Although there’s evidence you can build bone using lighter weights and high reps, the evidence is stronger for lifting heavier weights. If you can do both strength training and high-impact exercise, that will maximize bone growth, but strength training is the best alternative for boosting bone density if high-impact exercise hurts your joints.
Conclusion
Research suggests even the elderly can boost bone density through exercise. Plus, exercise has cardiovascular benefits, improves balance, and builds muscle to reduce frailty. The best low-impact bone-building exercises are compound movements, those that work multiple muscle groups simultaneously. For example, squats, deadlifts, bench presses, and push-ups but working your muscles against resistance in a way that fatigues them (even with lighter weights) should still slow down further bone loss. So now you know that strength training isn’t just for muscle – it’s for bones too!
References:
- The 150 Most-Asked Questions about Osteoporosis. Ruth S. Jacobowitz. Hearst Books.

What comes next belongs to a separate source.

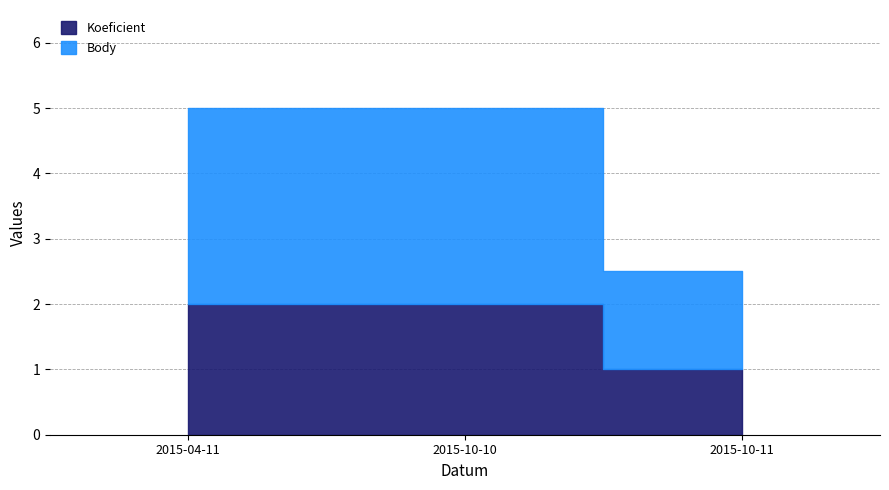

What is the smallest value displayed?

1.0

- “Easy ways to build better bones – Harvard Health.” 13 Oct. 2016, health.harvard.edu/womens-health/easy-ways-to-build-better-bones.
- “How to build and maintain bone density – Oregon Exercise Therapy.” 11 Mar. 2014, http://www.oregonexercisetherapy.com/blog/how-to-build-and-maintain-bone-density.
- “Strength training increases regional bone mineral density ….” pubmed.ncbi.nlm.nih.gov/8335581/.
- Mosti MP, Carlsen T, Aas E, Hoff J, Stunes AK, Syversen U. Maximal strength training improves bone mineral density and neuromuscular performance in young adult women. J Strength Cond Res. 2014 Oct;28(10):2935-45. doi: 10.1519/JSC.0000000000000493. PMID: 24736773.
- “How Does Strength Training Increase Bone Density?.” 22 Oct. 2018, poliquinstore.com/articles/how-does-strength-training-increase-bone-density/.
- “Osteoporosis in Men | NIH Osteoporosis and Related Bone Diseases ….” bones.nih.gov/health-info/bone/osteoporosis/men.
- “Osteoporosis Risk Factors at UC San Diego Health.” health.ucsd.edu/specialties/endocrinology/osteoporosis/Pages/osteoporosis-risk-factors.aspx.
- “Osteoporosis Complications: Symptoms, Causes, and Risks – Healthline.” 30 Jul. 2019, healthline.com/health/osteoporosis-complications.